— Activity —
Pick out each line of the records that includes the string "Toggle", and copy it.

(Web document revisions)
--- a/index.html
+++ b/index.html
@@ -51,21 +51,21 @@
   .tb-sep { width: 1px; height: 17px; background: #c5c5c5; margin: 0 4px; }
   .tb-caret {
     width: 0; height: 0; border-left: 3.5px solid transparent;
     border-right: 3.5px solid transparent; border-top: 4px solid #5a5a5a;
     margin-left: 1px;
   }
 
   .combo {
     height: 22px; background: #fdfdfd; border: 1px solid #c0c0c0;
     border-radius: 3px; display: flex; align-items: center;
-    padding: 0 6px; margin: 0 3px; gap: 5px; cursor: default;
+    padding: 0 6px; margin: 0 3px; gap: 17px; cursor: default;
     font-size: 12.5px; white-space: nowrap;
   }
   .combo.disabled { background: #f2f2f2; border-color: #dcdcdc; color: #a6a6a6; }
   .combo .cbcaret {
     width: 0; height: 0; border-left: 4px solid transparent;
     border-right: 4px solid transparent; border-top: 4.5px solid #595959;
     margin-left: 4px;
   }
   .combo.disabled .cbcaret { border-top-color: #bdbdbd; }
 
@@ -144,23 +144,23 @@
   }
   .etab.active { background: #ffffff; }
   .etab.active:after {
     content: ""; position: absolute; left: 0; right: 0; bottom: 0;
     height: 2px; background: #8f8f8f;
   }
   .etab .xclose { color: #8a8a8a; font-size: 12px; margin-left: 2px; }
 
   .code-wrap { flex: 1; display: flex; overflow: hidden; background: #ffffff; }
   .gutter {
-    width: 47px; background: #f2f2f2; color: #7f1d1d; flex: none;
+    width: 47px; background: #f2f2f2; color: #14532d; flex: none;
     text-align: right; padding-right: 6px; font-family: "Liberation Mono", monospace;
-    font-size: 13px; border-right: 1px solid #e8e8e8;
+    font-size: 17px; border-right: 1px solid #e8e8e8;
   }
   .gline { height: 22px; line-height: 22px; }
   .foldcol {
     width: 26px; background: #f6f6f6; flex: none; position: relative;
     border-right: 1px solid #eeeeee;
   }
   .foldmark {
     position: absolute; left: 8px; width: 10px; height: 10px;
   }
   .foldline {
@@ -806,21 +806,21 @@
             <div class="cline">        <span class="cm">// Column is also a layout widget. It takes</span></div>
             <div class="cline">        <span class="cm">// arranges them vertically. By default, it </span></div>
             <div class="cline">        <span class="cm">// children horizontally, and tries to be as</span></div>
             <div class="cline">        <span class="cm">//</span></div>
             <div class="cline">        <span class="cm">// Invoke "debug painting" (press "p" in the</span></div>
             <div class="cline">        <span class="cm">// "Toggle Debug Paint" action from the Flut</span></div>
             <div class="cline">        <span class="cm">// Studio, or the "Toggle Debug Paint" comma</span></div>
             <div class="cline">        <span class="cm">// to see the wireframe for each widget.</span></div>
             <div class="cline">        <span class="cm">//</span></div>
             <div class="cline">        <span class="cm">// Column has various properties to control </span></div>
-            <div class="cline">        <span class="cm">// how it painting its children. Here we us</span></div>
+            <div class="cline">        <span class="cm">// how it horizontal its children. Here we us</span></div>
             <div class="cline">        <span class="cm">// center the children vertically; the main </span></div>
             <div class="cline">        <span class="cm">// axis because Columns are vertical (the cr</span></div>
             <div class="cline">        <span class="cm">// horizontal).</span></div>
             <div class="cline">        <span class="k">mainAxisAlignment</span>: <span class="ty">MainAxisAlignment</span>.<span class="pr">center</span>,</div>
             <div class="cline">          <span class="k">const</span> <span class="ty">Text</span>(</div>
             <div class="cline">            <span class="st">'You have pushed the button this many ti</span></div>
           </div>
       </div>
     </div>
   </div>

...

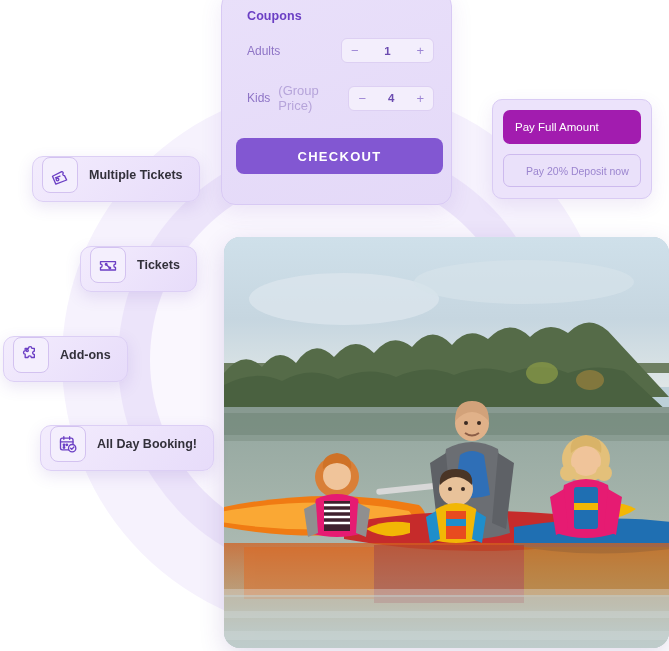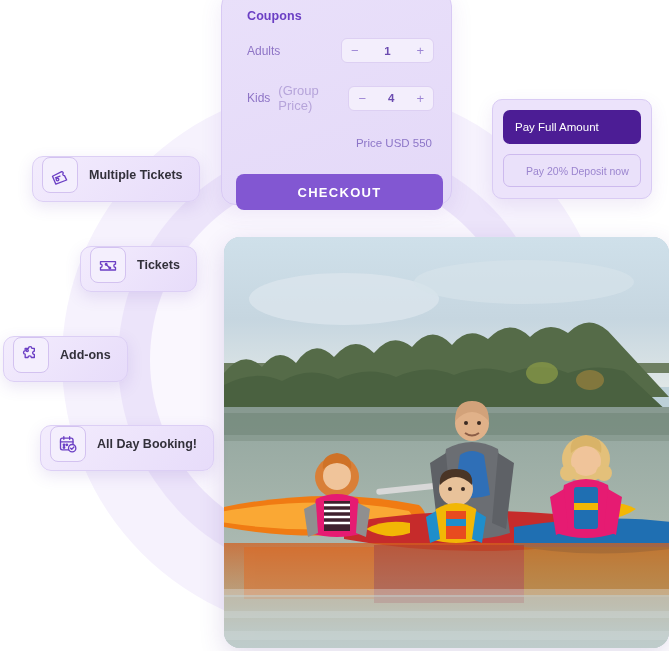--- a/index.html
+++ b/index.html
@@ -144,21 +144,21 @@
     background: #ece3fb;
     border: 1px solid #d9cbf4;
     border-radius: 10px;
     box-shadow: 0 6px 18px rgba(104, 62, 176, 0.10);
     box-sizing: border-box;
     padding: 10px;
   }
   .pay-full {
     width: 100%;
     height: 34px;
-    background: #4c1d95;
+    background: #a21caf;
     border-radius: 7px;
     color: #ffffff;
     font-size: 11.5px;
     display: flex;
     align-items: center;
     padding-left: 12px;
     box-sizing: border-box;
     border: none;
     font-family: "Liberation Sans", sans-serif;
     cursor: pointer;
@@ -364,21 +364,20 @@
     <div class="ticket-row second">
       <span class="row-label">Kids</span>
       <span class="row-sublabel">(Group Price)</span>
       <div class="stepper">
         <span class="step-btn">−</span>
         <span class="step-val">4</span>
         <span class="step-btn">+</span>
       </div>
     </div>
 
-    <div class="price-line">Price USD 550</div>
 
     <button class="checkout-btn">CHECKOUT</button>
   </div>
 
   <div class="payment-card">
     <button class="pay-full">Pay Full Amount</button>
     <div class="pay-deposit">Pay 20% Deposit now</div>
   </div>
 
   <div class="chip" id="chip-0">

— Response —
             <div class="cline">        <span class="cm">// "Toggle Debug Paint" action from the Flut</span></div>
             <div class="cline">        <span class="cm">// Studio, or the "Toggle Debug Paint" comma</span></div>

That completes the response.